Me vuelvo a pasar la manga del jersey por los ojos para secarlos. Aún
soy incapaz de quitarme el hipo del llanto, pero algo ha cambiado.
Me levanto temblorosa y subo la persiana para salir al balcón. Agradezco
el frio que entumece mis mejillas y doy un paso hacia fuera. Mis vecinos si
tienen sus velas en las ventanas y los veo divertirse mientras cantan y dan
gracias por lo que está por venir. Quizá yo también podría...
Entro dentro y empiezo a rebuscar en los cajones de la cocina. Por fin
encuentro unas cerillas que hace mucho que no uso y corro al salón para abrir y
cerrar los armarios en busca de una vela que sé que tengo, pero no sé dónde.

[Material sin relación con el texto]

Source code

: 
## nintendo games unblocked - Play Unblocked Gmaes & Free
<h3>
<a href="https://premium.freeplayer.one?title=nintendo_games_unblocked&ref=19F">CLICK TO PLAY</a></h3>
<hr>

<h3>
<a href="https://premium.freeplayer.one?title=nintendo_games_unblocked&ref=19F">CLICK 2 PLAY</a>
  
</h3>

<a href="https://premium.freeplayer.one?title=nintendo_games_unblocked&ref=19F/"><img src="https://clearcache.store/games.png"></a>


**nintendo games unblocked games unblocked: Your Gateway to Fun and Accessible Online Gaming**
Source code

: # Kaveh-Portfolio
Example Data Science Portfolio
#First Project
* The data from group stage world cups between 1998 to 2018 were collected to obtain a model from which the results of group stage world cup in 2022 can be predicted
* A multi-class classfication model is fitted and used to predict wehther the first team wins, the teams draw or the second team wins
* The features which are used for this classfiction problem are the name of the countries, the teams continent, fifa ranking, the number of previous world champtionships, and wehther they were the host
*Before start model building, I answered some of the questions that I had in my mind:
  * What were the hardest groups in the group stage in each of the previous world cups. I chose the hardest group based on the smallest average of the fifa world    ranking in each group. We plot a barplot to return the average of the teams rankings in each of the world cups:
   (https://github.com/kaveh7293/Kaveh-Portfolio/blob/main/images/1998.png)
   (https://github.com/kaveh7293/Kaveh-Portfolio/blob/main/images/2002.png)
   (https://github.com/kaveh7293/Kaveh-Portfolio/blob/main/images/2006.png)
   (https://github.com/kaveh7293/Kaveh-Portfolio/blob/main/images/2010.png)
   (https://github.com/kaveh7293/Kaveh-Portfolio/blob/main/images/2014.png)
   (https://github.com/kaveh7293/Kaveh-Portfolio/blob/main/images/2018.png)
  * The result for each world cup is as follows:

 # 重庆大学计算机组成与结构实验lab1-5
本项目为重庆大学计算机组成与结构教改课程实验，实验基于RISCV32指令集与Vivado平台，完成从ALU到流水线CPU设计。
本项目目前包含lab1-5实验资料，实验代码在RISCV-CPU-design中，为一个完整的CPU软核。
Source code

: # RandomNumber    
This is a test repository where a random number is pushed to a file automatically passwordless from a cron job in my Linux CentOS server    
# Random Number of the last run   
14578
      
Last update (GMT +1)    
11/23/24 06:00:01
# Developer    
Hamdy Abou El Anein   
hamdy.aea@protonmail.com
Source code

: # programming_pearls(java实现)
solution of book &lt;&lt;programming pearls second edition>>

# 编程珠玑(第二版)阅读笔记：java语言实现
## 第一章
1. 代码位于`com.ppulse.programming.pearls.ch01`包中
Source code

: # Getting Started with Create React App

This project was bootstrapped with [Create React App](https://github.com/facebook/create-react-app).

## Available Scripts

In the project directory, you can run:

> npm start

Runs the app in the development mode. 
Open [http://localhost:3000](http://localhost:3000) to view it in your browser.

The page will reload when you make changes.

¡Por fin la encuentro! La acerco al alféizar de la ventana y enciendo la
cerilla. El chasquido del fósforo me trae recuerdos que vuelven a llenar mis
ojos de agua. Dudo un instante con la madera ardiente en mis dedos. No sé si
debo hacerlo. No encendía aquella vela desde que me dejó mamá. Trago saliva y me
lleno de valor. Y, por primera vez en mucho tiempo, sonrío. Acerco la llama con
cuidado a la mecha y la vela prende como si jamás se hubiera llegado a apagar.
Qué bonita es su luz. Cómo brilla y cómo baila. Me quedo allí parada, con el
fuego reflejado en mis pupilas y me vuelvo a sentir como cuando era niña.
Vuelvo a notar en mi pecho el calor de la esperanza, de la gratitud, del cariño
hacia lo simple que siempre me ha acompañado pero que había dejado de ver.
Y entonces me doy cuenta de que no necesito nada más. Que lo único por lo que
mi alma grita es estar presente. Ser capaz de parar el mundo el tiempo
necesario para observar una vela bailar frente a mí y calmar mi mente
alborotada que poco a poco me estaba destruyendo.
Vuelvo a mirar a mis vecinos y, aunque con mil dudas y miedos, decido
coger mi chaquetón, enfundarme los guantes y correr hacia ellos. No sé si me
aceptarán sin más. No he sido una buena vecina últimamente. Pero si no lo
intento, si no saco fuerzas y me enfrento a este miedo al rechazo que tanto me ahoga,
¿qué clase de vida me espera? Si no lo hago, más me valdría que el gato de Yule
me hubiese comido.
Gryla me ha abierto los ojos y ya no puedo volverlos a cerrar.